## Task description
Omit every picture, then give all the entries again exactly.

## Data in this exercise

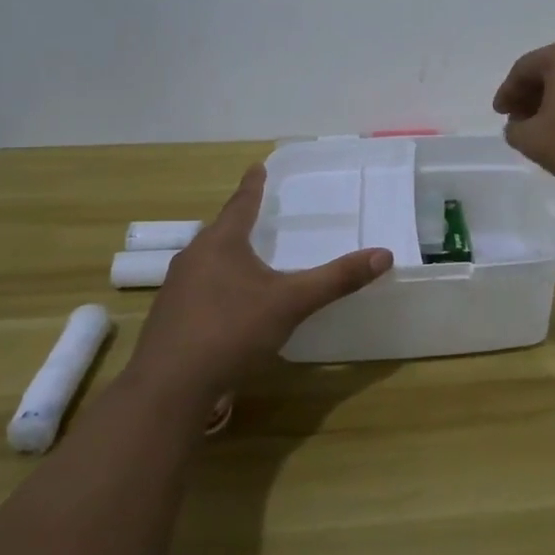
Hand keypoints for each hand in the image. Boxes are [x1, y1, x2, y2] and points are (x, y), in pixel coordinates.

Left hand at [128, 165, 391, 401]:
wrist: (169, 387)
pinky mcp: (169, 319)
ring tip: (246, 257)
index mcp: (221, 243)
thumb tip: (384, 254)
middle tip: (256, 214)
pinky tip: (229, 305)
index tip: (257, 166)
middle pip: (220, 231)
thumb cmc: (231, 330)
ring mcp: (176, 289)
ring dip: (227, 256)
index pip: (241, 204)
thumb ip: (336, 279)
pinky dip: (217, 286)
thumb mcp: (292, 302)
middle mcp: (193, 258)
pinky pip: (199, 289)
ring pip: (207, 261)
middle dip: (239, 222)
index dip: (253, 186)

## Answer to the exercise
Hand keypoints for each hand in the image. Boxes are [x1, y1, x2, y2] and points are (x, y), in pixel coordinates.

Left hand at [128, 165, 391, 401]:
wrist: (169, 387)
pinky mcp: (169, 319)
ring tip: (246, 257)
index mcp: (221, 243)
thumb tip: (384, 254)
middle tip: (256, 214)
pinky tip: (229, 305)
index tip: (257, 166)
middle pip: (220, 231)
thumb cmc: (231, 330)
ring mcp: (176, 289)
ring dip: (227, 256)
index pip: (241, 204)
thumb ip: (336, 279)
pinky dip: (217, 286)
thumb mcp: (292, 302)
middle mcp: (193, 258)
pinky pip: (199, 289)
ring pip: (207, 261)
middle dip: (239, 222)
index dip: (253, 186)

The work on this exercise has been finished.